To the lower end of each mast were to be affixed small wheels, to run down an inclined rail, in order to impart the necessary initial velocity to the apparatus, and this impulse was then to be continued by means of a steam-engine enclosed in a square compartment capable of holding the engineers. This compartment was to be located in the center of the trussed bamboo keel. The engine was to work four screw propellers' two of them vertical and two horizontal, their place of working breaking up the continuity of the longitudinal planes. The weight of the whole machine was estimated at 1500 lbs., including the motive power and the engineer.

No drawings or detailed description of this aeroplane were ever published, the inventor's idea being to keep his plans secret until he had made a success of the machine. It was never completed, for Mr. Marriott sickened and died before the apparatus was ready for trial, and his associates did not care to risk the great outlay which would have been necessary to test so large and expensive an apparatus. The weight of the motor and the equilibrium would have been the stumbling-blocks.

At the meeting of the Aeronautical Society of Great Britain for 1876 M. Senecal gave some noses on the stability of aeroplanes of different forms, which he illustrated with paper models, and these experiments are so easily reproduced that the following account of them, quoted from the report, will probably prove interesting:

He said that while planes of even width and thickness (load uniformly distributed) revolve upon their own axes, and their path of translation is rectilinear, the motions of triangular planes are much more complicated. These planes are obtained by dividing the circumference into blades of different widths. These blades, besides revolving upon their axis, rotate also round a vertical conic axis, whose base is upward, the vertex of the plane describing a spiral round the conical axis.

He found that the rate of revolution and rotation increases in direct proportion as the base and the length of the blade decreases and the length traveled over in a unit of time decreases also in the same proportion. The shifting of the center of gravity. (pressure ?) of these blades is most interesting. It was found that the center of gravity of narrow planes was near the vertex and on The edge of the plane, but recedes toward the base and axis as it widens; it also travels from the axis toward the edge and vertex as the rate of revolution increases, and possibly that, at high velocities of rotation, the center of gravity will be beyond the edge. The size of blade that revolves and rotates most steadily represents the eighteenth to the twenty-fourth part of the circumference. He also proved that by cutting a small plane out of the base it had the same effect as applying a weight at that point before cutting it. The plane will then revolve and rotate round with its base turned toward the vertical axis.

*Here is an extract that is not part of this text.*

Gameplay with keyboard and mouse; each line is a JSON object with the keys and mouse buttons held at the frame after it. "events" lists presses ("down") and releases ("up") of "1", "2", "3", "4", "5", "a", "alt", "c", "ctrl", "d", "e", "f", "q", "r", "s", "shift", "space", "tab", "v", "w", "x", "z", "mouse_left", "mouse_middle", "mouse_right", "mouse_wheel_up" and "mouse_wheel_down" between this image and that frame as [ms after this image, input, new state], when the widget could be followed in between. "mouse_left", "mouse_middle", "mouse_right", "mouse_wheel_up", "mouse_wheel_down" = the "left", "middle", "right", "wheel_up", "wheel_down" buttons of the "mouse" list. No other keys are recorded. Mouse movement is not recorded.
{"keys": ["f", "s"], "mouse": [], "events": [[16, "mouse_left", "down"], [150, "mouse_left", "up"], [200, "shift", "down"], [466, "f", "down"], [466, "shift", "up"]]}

He also liberated several narrow strips of paper, showing, while revolving, nodal and ventral sections similar to musical strings in vibration, the number of aliquot parts increasing with the length of the ribbons and disappearing as the width increases.

M. Senecal then enunciated the following law: that planes, of whatever form, but of even thickness and rigid margin, in order to translate steadily must carry their maximum load on a line representing the first third part from the anterior margins of the plane; but one can, with impunity, apply graduated weights from that line right on to the edge, and, in some instances, a good distance beyond the edge, and high rate of speed is the result. The rate of translation increases directly with the load placed on the different points of the graduations from that line of the center of gravity.

While the account of the action of these paper planes is not very clear, it is sufficiently so to permit the curious in such matters to repeat the experiments, and these will be found more instructive than any description of the results, however accurately expressed. The action will be found to be greatly modified by slightly folding the back edges as already described.

In 1877 Mr. Barnett, of Keokuk, Ia., patented in the United States a flying machine somewhat similar in arrangement and principle with that of Pénaud and Gauchot. It consisted in an aeroplane something like a boy's triangular kite, but with the two longitudinal halves set at a diedral angle from the central spine or spar, in order to obtain lateral stability. Just under this kite a boat-shaped car was to be affixed, carrying the motor, which was to rotate two propellers mounted upon shafts at the front of the apparatus, and turning in opposite directions. An adjustable tail was to carry part of the weight and to regulate the angle of incidence, the car being provided with wheels so as to run over the ground until the speed was great enough to give a sustaining reaction.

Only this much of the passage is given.